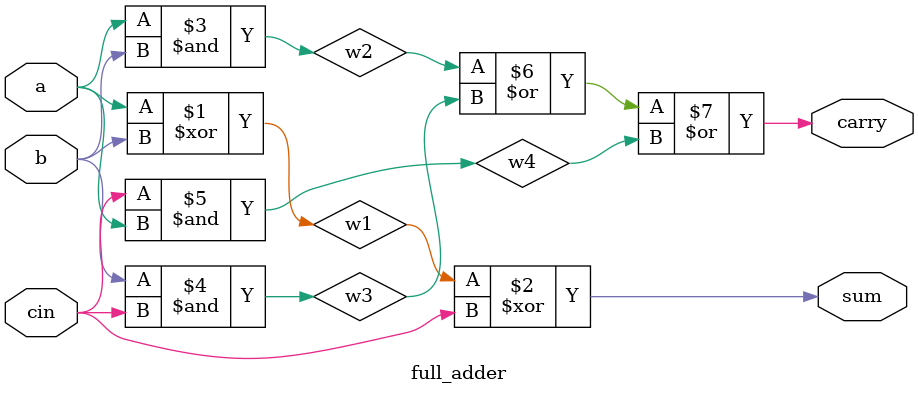
<source format=v>
module full_adder (
    input a,b,cin,
    output sum,carry
);

wire w1,w2,w3,w4;       //Internal connections

xor(w1,a,b);
xor(sum,w1,cin);        //Sum output

and(w2,a,b);
and(w3,b,cin);
and(w4,cin,a);

or(carry,w2,w3,w4);     //carry output

endmodule

</source>
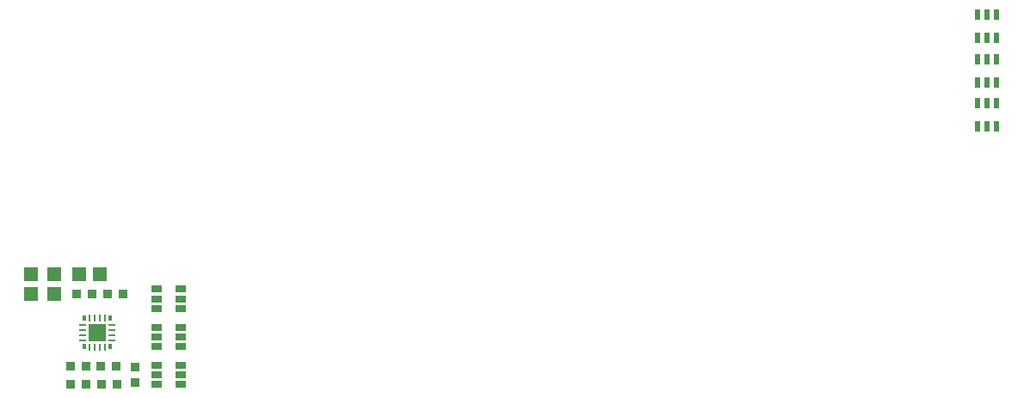
<source format=gtp>
G04 #@! TF.GenerationSoftware,KiCad,Pcbnew,8.0.7-8.0.7-0~ubuntu22.04.1*
G04 #@! TF.CreationDate,2025-01-18T20:22:17+01:00*
G04 #@! TF.ProjectId,pinchito_uesc,70696e63-6869-4746-9f5f-756573632e6b,rev?*
G04 #@! TF.SameCoordinates,Original*
G04 #@! TF.FileFunction,Paste,Top*
G04 #@! TF.FilePolarity,Positive*
%FSLAX46Y46*%
G04 Gerber Fmt 4.6, Leading zero omitted, Abs format (unit mm)*
G04 Created by KiCad (PCBNEW 8.0.7-8.0.7-0~ubuntu22.04.1) date 2025-01-18 20:22:17*
%MOMM*%
%LPD*%
G01*
G04 APERTURE LIST*
%ADD10R,1.350000X1.410000*%
%ADD11R,0.810000X0.860000*%
%ADD12R,0.530000X1.070000*%
%ADD13R,0.340000X0.500000*%
%ADD14R,0.250000X0.700000*%
%ADD15R,0.700000X0.250000*%
%ADD16R,1.700000X1.700000*%
%ADD17R,0.860000X0.810000*%
%ADD18R,1.000000X0.700000*%
%ADD19R,1.410000X1.350000*%
G04 APERTURE END LIST*
D10*
G04 #@! TO.C,C1*
X1200000Y-1200000D03*
X1200000Y-3200000D03*
G04 #@! TD*
D11*
G04 #@! TO.C,R5*
X8050000Y-10300000D03*
X9550000Y-10300000D03*
G04 #@! TD*
D12*
G04 #@! TO.C,Q5*
X94300000Y17670000D03*
X95250000Y17670000D03*
X96200000Y17670000D03*
X96200000Y19970000D03*
X95250000Y19970000D03*
X94300000Y19970000D03*
G04 #@! TD*
D10*
G04 #@! TO.C,C2*
X3450000Y-1200000D03*
X3450000Y-3200000D03*
G04 #@! TD*
D13*
G04 #@! TO.C,U1*
X6450000Y-8330000D03*
D14*
X6950000Y-8400000D03*
X7450000Y-8400000D03*
X7950000Y-8400000D03*
X8450000Y-8400000D03*
D13*
X8950000Y-8330000D03*
D15*
X9150000Y-7700000D03*
X9150000Y-7200000D03*
X9150000Y-6700000D03*
X9150000Y-6200000D03*
D13*
X8950000Y-5570000D03*
D14*
X8450000Y-5500000D03*
X7950000Y-5500000D03*
X7450000Y-5500000D03*
X6950000Y-5500000D03*
D13*
X6450000Y-5570000D03*
D15*
X6250000Y-6200000D03*
X6250000Y-6700000D03*
X6250000Y-7200000D03*
X6250000Y-7700000D03*
D16*
X7700000Y-6950000D03*
G04 #@! TD*
D11*
G04 #@! TO.C,R3*
X8100000Y-12050000D03*
X9600000Y-12050000D03*
G04 #@! TD*
G04 #@! TO.C,R6*
X8700000Y-3200000D03*
X10200000Y-3200000D03*
G04 #@! TD*
D17*
G04 #@! TO.C,R8*
X11400000Y-10350000D03*
X11400000Y-11850000D03*
G04 #@! TD*
D11*
G04 #@! TO.C,R4*
X5100000Y-10300000D03*
X6600000Y-10300000D03*
G04 #@! TD*
D12*
G04 #@! TO.C,Q4*
X94300000Y22040000D03*
X95250000Y22040000D03*
X96200000Y22040000D03*
X96200000Y24340000D03*
X95250000Y24340000D03*
X94300000Y24340000D03*
G04 #@! TD*
D18*
G04 #@! TO.C,Q2*
X13500000Y-6450000D03*
X13500000Y-7400000D03*
X13500000Y-8350000D03*
X15900000Y-8350000D03*
X15900000Y-7400000D03*
X15900000Y-6450000D03*
G04 #@! TD*
G04 #@! TO.C,Q3*
X13500000Y-10200000D03*
X13500000Y-11150000D03*
X13500000Y-12100000D03*
X15900000Y-12100000D03*
X15900000Y-11150000D03*
X15900000Y-10200000D03*
G04 #@! TD*
D19*
G04 #@! TO.C,C3*
X5950000Y-1200000D03*
X7950000Y-1200000D03*
G04 #@! TD*
D18*
G04 #@! TO.C,Q1*
X13500000Y-2700000D03*
X13500000Y-3650000D03*
X13500000Y-4600000D03*
X15900000Y-4600000D03*
X15900000Y-3650000D03*
X15900000Y-2700000D03*
G04 #@! TD*
D12*
G04 #@! TO.C,Q6*
X94300000Y13300000D03*
X95250000Y13300000D03*
X96200000Y13300000D03*
X96200000Y15600000D03*
X95250000Y15600000D03*
X94300000Y15600000D03*
G04 #@! TD*
D11*
G04 #@! TO.C,R2*
X5100000Y-12050000D03*
X6600000Y-12050000D03*
G04 #@! TD*
G04 #@! TO.C,R1*
X5700000Y-3200000D03*
X7200000Y-3200000D03*
G04 #@! TD*
M02*

</source>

• • • •

→ **What to produce**
Leaving every image behind, repeat the data in full and exactly.

→ **Result below**
<source format=v>
module full_adder (
    input a,b,cin,
    output sum,carry
);

wire w1,w2,w3,w4;       //Internal connections

xor(w1,a,b);
xor(sum,w1,cin);        //Sum output

and(w2,a,b);
and(w3,b,cin);
and(w4,cin,a);

or(carry,w2,w3,w4);     //carry output

endmodule

</source>
<source format=gtp>
G04 #@! TF.GenerationSoftware,KiCad,Pcbnew,8.0.7-8.0.7-0~ubuntu22.04.1*
G04 #@! TF.CreationDate,2025-01-18T20:22:17+01:00*
G04 #@! TF.ProjectId,pinchito_uesc,70696e63-6869-4746-9f5f-756573632e6b,rev?*
G04 #@! TF.SameCoordinates,Original*
G04 #@! TF.FileFunction,Paste,Top*
G04 #@! TF.FilePolarity,Positive*
%FSLAX46Y46*%
G04 Gerber Fmt 4.6, Leading zero omitted, Abs format (unit mm)*
G04 Created by KiCad (PCBNEW 8.0.7-8.0.7-0~ubuntu22.04.1) date 2025-01-18 20:22:17*
%MOMM*%
%LPD*%
G01*
G04 APERTURE LIST*
%ADD10R,1.350000X1.410000*%
%ADD11R,0.810000X0.860000*%
%ADD12R,0.530000X1.070000*%
%ADD13R,0.340000X0.500000*%
%ADD14R,0.250000X0.700000*%
%ADD15R,0.700000X0.250000*%
%ADD16R,1.700000X1.700000*%
%ADD17R,0.860000X0.810000*%
%ADD18R,1.000000X0.700000*%
%ADD19R,1.410000X1.350000*%
G04 APERTURE END LIST*
D10*
G04 #@! TO.C,C1*
X1200000Y-1200000D03*
X1200000Y-3200000D03*
G04 #@! TD*
D11*
G04 #@! TO.C,R5*
X8050000Y-10300000D03*
X9550000Y-10300000D03*
G04 #@! TD*
D12*
G04 #@! TO.C,Q5*
X94300000Y17670000D03*
X95250000Y17670000D03*
X96200000Y17670000D03*
X96200000Y19970000D03*
X95250000Y19970000D03*
X94300000Y19970000D03*
G04 #@! TD*
D10*
G04 #@! TO.C,C2*
X3450000Y-1200000D03*
X3450000Y-3200000D03*
G04 #@! TD*
D13*
G04 #@! TO.C,U1*
X6450000Y-8330000D03*
D14*
X6950000Y-8400000D03*
X7450000Y-8400000D03*
X7950000Y-8400000D03*
X8450000Y-8400000D03*
D13*
X8950000Y-8330000D03*
D15*
X9150000Y-7700000D03*
X9150000Y-7200000D03*
X9150000Y-6700000D03*
X9150000Y-6200000D03*
D13*
X8950000Y-5570000D03*
D14*
X8450000Y-5500000D03*
X7950000Y-5500000D03*
X7450000Y-5500000D03*
X6950000Y-5500000D03*
D13*
X6450000Y-5570000D03*
D15*
X6250000Y-6200000D03*
X6250000Y-6700000D03*
X6250000Y-7200000D03*
X6250000Y-7700000D03*
D16*
X7700000Y-6950000D03*
G04 #@! TD*
D11*
G04 #@! TO.C,R3*
X8100000Y-12050000D03*
X9600000Y-12050000D03*
G04 #@! TD*
G04 #@! TO.C,R6*
X8700000Y-3200000D03*
X10200000Y-3200000D03*
G04 #@! TD*
D17*
G04 #@! TO.C,R8*
X11400000Y-10350000D03*
X11400000Y-11850000D03*
G04 #@! TD*
D11*
G04 #@! TO.C,R4*
X5100000Y-10300000D03*
X6600000Y-10300000D03*
G04 #@! TD*
D12*
G04 #@! TO.C,Q4*
X94300000Y22040000D03*
X95250000Y22040000D03*
X96200000Y22040000D03*
X96200000Y24340000D03*
X95250000Y24340000D03*
X94300000Y24340000D03*
G04 #@! TD*
D18*
G04 #@! TO.C,Q2*
X13500000Y-6450000D03*
X13500000Y-7400000D03*
X13500000Y-8350000D03*
X15900000Y-8350000D03*
X15900000Y-7400000D03*
X15900000Y-6450000D03*
G04 #@! TD*
G04 #@! TO.C,Q3*
X13500000Y-10200000D03*
X13500000Y-11150000D03*
X13500000Y-12100000D03*
X15900000Y-12100000D03*
X15900000Y-11150000D03*
X15900000Y-10200000D03*
G04 #@! TD*
D19*
G04 #@! TO.C,C3*
X5950000Y-1200000D03*
X7950000Y-1200000D03*
G04 #@! TD*
D18*
G04 #@! TO.C,Q1*
X13500000Y-2700000D03*
X13500000Y-3650000D03*
X13500000Y-4600000D03*
X15900000Y-4600000D03*
X15900000Y-3650000D03*
X15900000Y-2700000D03*
G04 #@! TD*
D12*
G04 #@! TO.C,Q6*
X94300000Y13300000D03*
X95250000Y13300000D03*
X96200000Y13300000D03*
X96200000Y15600000D03*
X95250000Y15600000D03*
X94300000Y15600000D03*
G04 #@! TD*
D11*
G04 #@! TO.C,R2*
X5100000Y-12050000D03*
X6600000Y-12050000D03*
G04 #@! TD*
G04 #@! TO.C,R1*
X5700000Y-3200000D03*
X7200000Y-3200000D03*
G04 #@! TD*
M02*

</source>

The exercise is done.